Police and the medical authorities are investigating the death of the 46-year-old in a case that has highlighted the lack of regulation in the city's cosmetic industry.
The four women fell ill after having a complicated blood transfusion procedure at the DR beauty chain, according to government statements.
They paid around £4,000 each for the treatment, which is claimed to boost the immune system and appearance.
The other three women, aged 56, 59 and 60, are all in hospital and the oldest is in a critical condition.
DR said in a statement that the procedures were carried out by a doctor who was not employed by the parlour.
The case has sparked fresh calls by health experts for tighter regulation of the Hong Kong beauty industry.
They argue the procedure is at best an experimental treatment for cancer patients and has not been shown to have any aesthetic application so far.
It involves isolating the blood so that certain types of immune cells - called "cytokine-induced killer cells" - can be cultured.
These cells were injected back into the women together with their own blood plasma, but they quickly fell ill with fever, dizziness and diarrhoea.
The 46-year-old died of septic shock, which is normally caused by bacterial infection and can cause respiratory and organ failure.
Early post-mortem tests by health officials showed the presence of Mycobacterium abscessus, a superbug that is notoriously difficult to kill.
Although the direct cause of the woman's death has yet to be confirmed, experts say it is likely to have been bacterial infection.
William Chui, president of the Society of Hospital Pharmacists in Hong Kong, said: "They now have to find out where the bacterial contamination occurred in this whole process.

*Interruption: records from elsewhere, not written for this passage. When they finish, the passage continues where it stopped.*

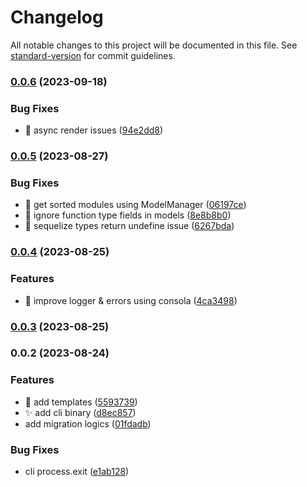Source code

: # Changelog

All notable changes to this project will be documented in this file. See [standard-version](https://github.com/conventional-changelog/standard-version) for commit guidelines.

### [0.0.6](https://github.com/doralteres/sequelize-mig-generator/compare/v0.0.5...v0.0.6) (2023-09-18)


### Bug Fixes

* :bug: async render issues ([94e2dd8](https://github.com/doralteres/sequelize-mig-generator/commit/94e2dd88db12a63c24f3a512d1d70cb6df67c78a))

### [0.0.5](https://github.com/doralteres/sequelize-mig-generator/compare/v0.0.4...v0.0.5) (2023-08-27)


### Bug Fixes

* :bug: get sorted modules using ModelManager ([06197ce](https://github.com/doralteres/sequelize-mig-generator/commit/06197cedd1dd0ed60a51fe09c02dfe30fe4b2b0b))
* :bug: ignore function type fields in models ([8e8b8b0](https://github.com/doralteres/sequelize-mig-generator/commit/8e8b8b06bf68cf1d90257951529c8659b094176a))
* :bug: sequelize types return undefine issue ([6267bda](https://github.com/doralteres/sequelize-mig-generator/commit/6267bda311f14c72e020ab638e6e5701f7cb254c))

### [0.0.4](https://github.com/doralteres/sequelize-mig-generator/compare/v0.0.3...v0.0.4) (2023-08-25)


### Features

* :art: improve logger & errors using consola ([4ca3498](https://github.com/doralteres/sequelize-mig-generator/commit/4ca3498458aee7bdce927290ef1eebc2cd7cf3b6))

### [0.0.3](https://github.com/doralteres/sequelize-mig-generator/compare/v0.0.2...v0.0.3) (2023-08-25)

### 0.0.2 (2023-08-24)


### Features

* :art: add templates ([5593739](https://github.com/doralteres/sequelize-mig-generator/commit/5593739be92a645adccf9fc6d99498164a6db886))
* :sparkles: add cli binary ([d8ec857](https://github.com/doralteres/sequelize-mig-generator/commit/d8ec857ed6f3813841bd7868f2839d73d12a89d7))
* add migration logics ([01fdadb](https://github.com/doralteres/sequelize-mig-generator/commit/01fdadb752d08695d9ecc331f8d951f01723c1d8))


### Bug Fixes

* cli process.exit ([e1ab128](https://github.com/doralteres/sequelize-mig-generator/commit/e1ab128e741fab18f9f03b9086b93d036cb5fcfd))
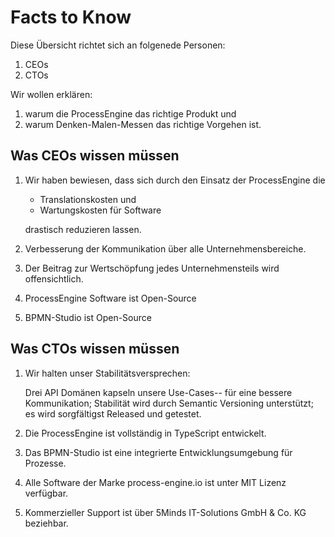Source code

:# Facts to Know

Diese Übersicht richtet sich an folgenede Personen:

1. CEOs
1. CTOs

Wir wollen erklären:

1. warum die ProcessEngine das richtige Produkt und
1. warum Denken-Malen-Messen das richtige Vorgehen ist.

## Was CEOs wissen müssen

1. Wir haben bewiesen, dass sich durch den Einsatz der ProcessEngine die

   * Translationskosten und
   * Wartungskosten für Software

   drastisch reduzieren lassen.

1. Verbesserung der Kommunikation über alle Unternehmensbereiche.
1. Der Beitrag zur Wertschöpfung jedes Unternehmensteils wird offensichtlich.
1. ProcessEngine Software ist Open-Source
1. BPMN-Studio ist Open-Source

## Was CTOs wissen müssen

1. Wir halten unser Stabilitätsversprechen:

   Drei API Domänen kapseln unsere Use-Cases-- für eine bessere Kommunikation;
   Stabilität wird durch Semantic Versioning unterstützt;
   es wird sorgfältigst Released und getestet.

1. Die ProcessEngine ist vollständig in TypeScript entwickelt.
1. Das BPMN-Studio ist eine integrierte Entwicklungsumgebung für Prozesse.
1. Alle Software der Marke process-engine.io ist unter MIT Lizenz verfügbar.
1. Kommerzieller Support ist über 5Minds IT-Solutions GmbH & Co. KG beziehbar.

"Did it happen when the blood was drawn, during the culture process or when it was reinjected back into the body?"
Governments in many regions of Asia regulate doctors' conduct and the sale of medicine, but exercise little or no control over beauty salons and "healthcare" products.
In Singapore in 2002, 15 women developed liver problems and one died after consuming Chinese-made slimming pills that were later found to contain two undeclared ingredients.
Felice Lieh Mak, a leading medical expert in Hong Kong and former chairman of the Medical Council, said: "We hope that this tragedy will result in some attempt at making a legislation, or at least work towards legislating and defining what medical treatment is."